The data structure is a uniform grid. The preprocessing goes as follows.

Define N = the number of fixed points.
Let G = sqrt(N).
Overlay a GxG grid on the data.
For each fixed point, insert it into the relevant cell.

Querying with point Q does as follows.

Find which cell, C, contains Q.
Find the closest point, if any, in C to Q.
If C was empty, then sweep out in square rings of diameter 3, 5, 7, ... until a ring is found with at least one point. Find the closest point in that ring to Q.
Sweep out a little farther to correct for the rings being square. If the ring where the first point was found had radius, sweep out to a ring with radius ceiling(r*sqrt(2)).

Discussion

Nearpt2's expected time is linear in the total number of points. Each query takes constant expected time. An adversary can force a query to take linear time by making the fixed points very uneven. However, I have used this data structure on uneven data from various domains, and never observed this to happen. Note that data that was that uneven would also destroy any the performance of any hierarchical method, like quadtree, because it would require too many levels to be used.

The guiding philosophy is simplicity. That leads to code that is so fast that it can often beat the theoretically better methods like triangulation. Also, the small size means that it scales up better. This idea also scales into higher dimensions, as well as anything does.
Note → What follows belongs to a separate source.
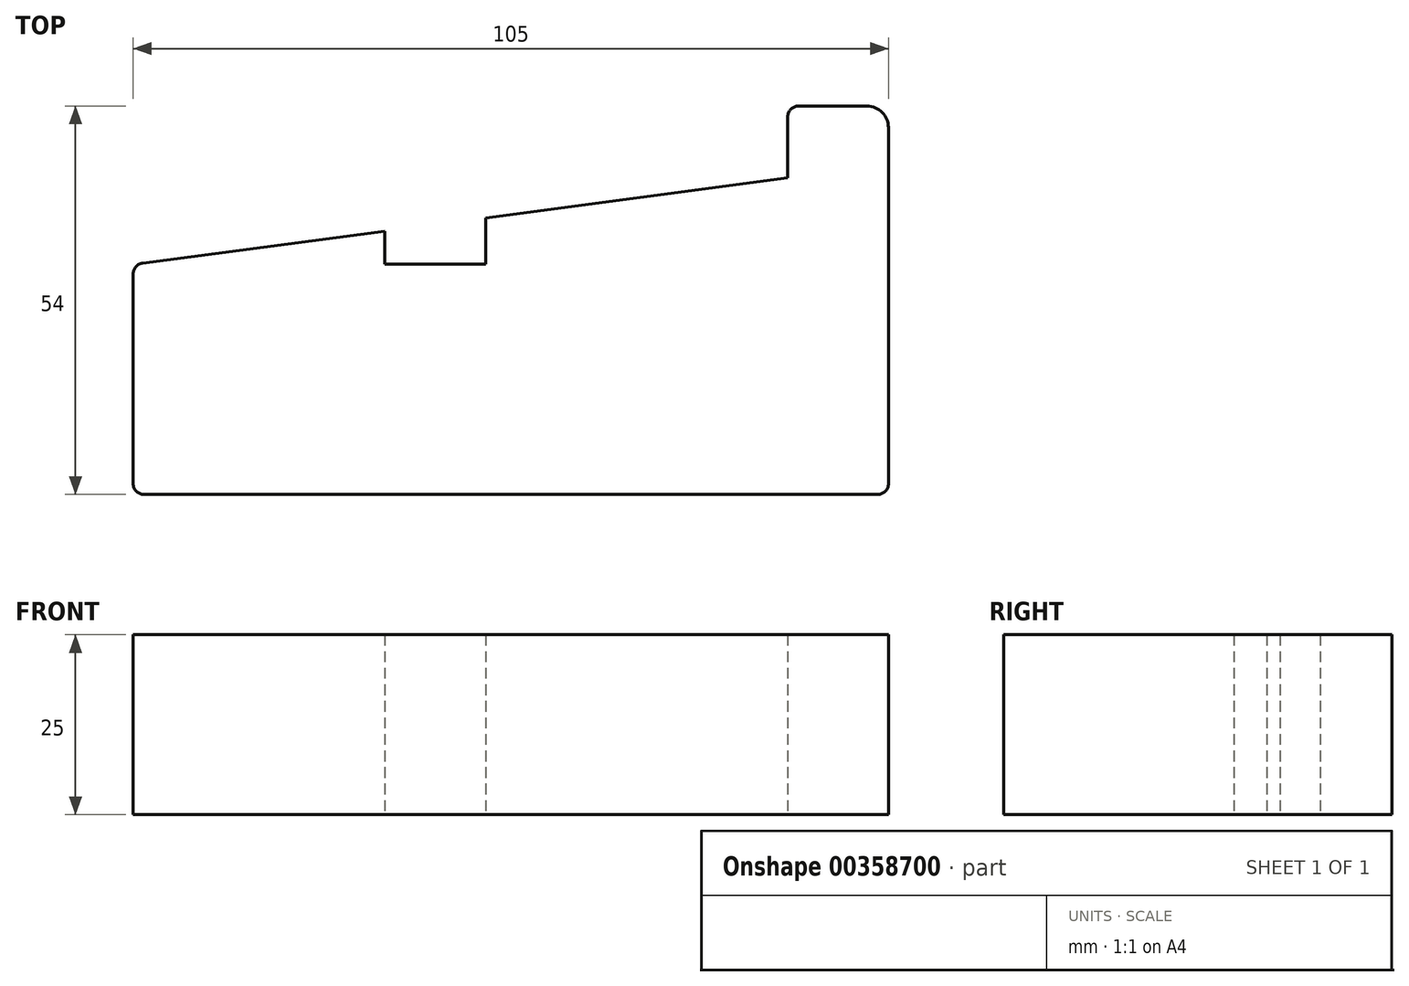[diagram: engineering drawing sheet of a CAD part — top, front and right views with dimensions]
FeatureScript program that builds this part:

Finally, this implementation, from creating the directory, thru coding and testing, until this finished web page, took only 6 hours.

The exact value of G is unimportant. Often it has to vary a factor of 3 from the optimum to seriously affect the time.

The program's speed could probably be doubled with some optimization.

Test 1 - Nonuniform Meshes

I tested Nearpt2 on the vertices of two nonuniform meshes of the same region, from Mark Shepherd. Here are the two sets of points. The 10267 red points are fixed and the 8005 green points are queries.

Note how nonuniformly they are distributed. Indeed, the triangles they come from have aspect ratios ranging up to 100:1. The next figure adds an edge from each query to the closest fixed point.

Test 2 - 1,000,000 points each

The fixed and query points were both 1,000,000 uniform independent pseudorandom points. The preprocessing CPU time was 1.1 seconds, and the query time was 5.4 seconds on my laptop. The remaining time was to read 2,000,000 lines and write 3,000,000 lines. The virtual memory was 49MB. The elapsed time including the main program's I/O to find the 1,000,000 nearest points was 41 seconds. (For large runs like this, the number of points was hardcoded into nearpt2.)

Here's a detail from the plot of closest pairs.

Test 3 - 10,000,000 points each

This test was like before, but with 10,000,000 fixed points and another 10,000,000 query points. The total preprocessing time was 12 CPU seconds on my laptop. The total query time was 65 seconds. The virtual memory was 460MB. The elapsed time including the main program's I/O was 415 seconds.

Implementation

Nearpt2 is written in a C++. Including a main program to do I/O, it's a few hundred lines. My enviromment is SuSE linux 9.0 upgraded with the 2.6.2 kernel, and running g++ or icc, on a 1600MHz IBM Thinkpad T30 laptop. I used icc -O3 to get the times mentioned above.

Nearpt2 reads data from two files fixpts and qpts. Each has one point per line. It requires that the points be in the range [0,1]. It writes to a file called pairs, in the following format, chosen to make plotting in gnuplot easy.

coords of 1st query point
coords of closest fixed pt
blank line
pcoords of 2nd query point
coords of closest fixed pt
blank line
...

Nearpt2 is freely available for nonprofit research and education. I would appreciate an acknowledgement, and a link to my homepage.

The source is nearpt2.cc. Here are the datasets used for the above images: fixpts and qpts. The resulting output is pairs.